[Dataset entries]
========================================

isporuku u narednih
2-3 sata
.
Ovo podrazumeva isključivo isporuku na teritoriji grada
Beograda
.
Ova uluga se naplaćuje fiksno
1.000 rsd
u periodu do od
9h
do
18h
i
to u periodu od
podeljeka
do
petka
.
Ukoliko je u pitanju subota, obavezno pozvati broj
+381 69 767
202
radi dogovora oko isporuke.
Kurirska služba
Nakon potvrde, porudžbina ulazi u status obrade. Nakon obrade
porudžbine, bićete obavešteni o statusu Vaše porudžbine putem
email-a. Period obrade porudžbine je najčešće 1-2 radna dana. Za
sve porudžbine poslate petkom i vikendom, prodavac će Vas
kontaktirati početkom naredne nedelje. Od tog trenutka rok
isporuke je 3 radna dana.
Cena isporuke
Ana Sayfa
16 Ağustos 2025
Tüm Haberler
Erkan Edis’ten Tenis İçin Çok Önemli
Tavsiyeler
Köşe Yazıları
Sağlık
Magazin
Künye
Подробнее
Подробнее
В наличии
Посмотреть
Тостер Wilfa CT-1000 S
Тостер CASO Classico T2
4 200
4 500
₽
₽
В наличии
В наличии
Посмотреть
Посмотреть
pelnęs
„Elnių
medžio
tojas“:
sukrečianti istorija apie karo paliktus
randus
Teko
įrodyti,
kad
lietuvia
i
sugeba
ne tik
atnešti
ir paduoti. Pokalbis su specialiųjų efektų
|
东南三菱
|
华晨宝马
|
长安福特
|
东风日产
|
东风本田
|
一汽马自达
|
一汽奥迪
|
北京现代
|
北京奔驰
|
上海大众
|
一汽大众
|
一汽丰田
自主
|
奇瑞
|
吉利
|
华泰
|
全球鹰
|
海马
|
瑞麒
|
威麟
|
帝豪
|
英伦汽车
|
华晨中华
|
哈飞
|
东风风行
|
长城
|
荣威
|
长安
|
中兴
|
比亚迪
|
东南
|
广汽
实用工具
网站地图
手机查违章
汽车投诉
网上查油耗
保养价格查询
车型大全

========================================

*ASSIGNMENT*
Format the text lines from all of the entries above as a single numbered list, and leave out any blank lines.

*SOLUTION BELOW*
1. isporuku u narednih
2. 2-3 sata
3. .
4. Ovo podrazumeva isključivo isporuku na teritoriji grada
5. Beograda
6. .
7. Ova uluga se naplaćuje fiksno
8. 1.000 rsd
9. u periodu do od
10. 9h
11. do
12. 18h
13. i
14. to u periodu od
15. podeljeka
16. do
17. petka
18. .
19. Ukoliko je u pitanju subota, obavezno pozvati broj
20. +381 69 767
21. 202
22. radi dogovora oko isporuke.
23. Kurirska služba
24. Nakon potvrde, porudžbina ulazi u status obrade. Nakon obrade
25. porudžbine, bićete obavešteni o statusu Vaše porudžbine putem
26. email-a. Period obrade porudžbine je najčešće 1-2 radna dana. Za
27. sve porudžbine poslate petkom i vikendom, prodavac će Vas
28. kontaktirati početkom naredne nedelje. Od tog trenutka rok
29. isporuke je 3 radna dana.
30. Cena isporuke
31. Ana Sayfa
32. 16 Ağustos 2025
33. Tüm Haberler
34. Erkan Edis’ten Tenis İçin Çok Önemli
35. Tavsiyeler
36. Köşe Yazıları
37. Sağlık
38. Magazin
39. Künye
40. Подробнее
41. Подробнее
42. В наличии
43. Посмотреть
44. Тостер Wilfa CT-1000 S
45. Тостер CASO Classico T2
46. 4 200
47. 4 500
48. ₽
49. ₽
50. В наличии
51. В наличии
52. Посмотреть
53. Посмотреть
54. pelnęs
55. „Elnių
56. medžio
57. tojas“:
58. sukrečianti istorija apie karo paliktus
59. randus
60. Teko
61. įrodyti,
62. kad
63. lietuvia
64. i
65. sugeba
66. ne tik
67. atnešti
68. ir paduoti. Pokalbis su specialiųjų efektų
69. |
70. 东南三菱
71. |
72. 华晨宝马
73. |
74. 长安福特
75. |
76. 东风日产
77. |
78. 东风本田
79. |
80. 一汽马自达
81. |
82. 一汽奥迪
83. |
84. 北京现代
85. |
86. 北京奔驰
87. |
88. 上海大众
89. |
90. 一汽大众
91. |
92. 一汽丰田
93. 自主
94. |
95. 奇瑞
96. |
97. 吉利
98. |
99. 华泰
100. |
101. 全球鹰
102. |
103. 海马
104. |
105. 瑞麒
106. |
107. 威麟
108. |
109. 帝豪
110. |
111. 英伦汽车
112. |
113. 华晨中华
114. |
115. 哈飞
116. |
117. 东风风行
118. |
119. 长城
120. |
121. 荣威
122. |
123. 长安
124. |
125. 中兴
126. |
127. 比亚迪
128. |
129. 东南
130. |
131. 广汽
132. 实用工具
133. 网站地图
134. 手机查违章
135. 汽车投诉
136. 网上查油耗
137. 保养价格查询
138. 车型大全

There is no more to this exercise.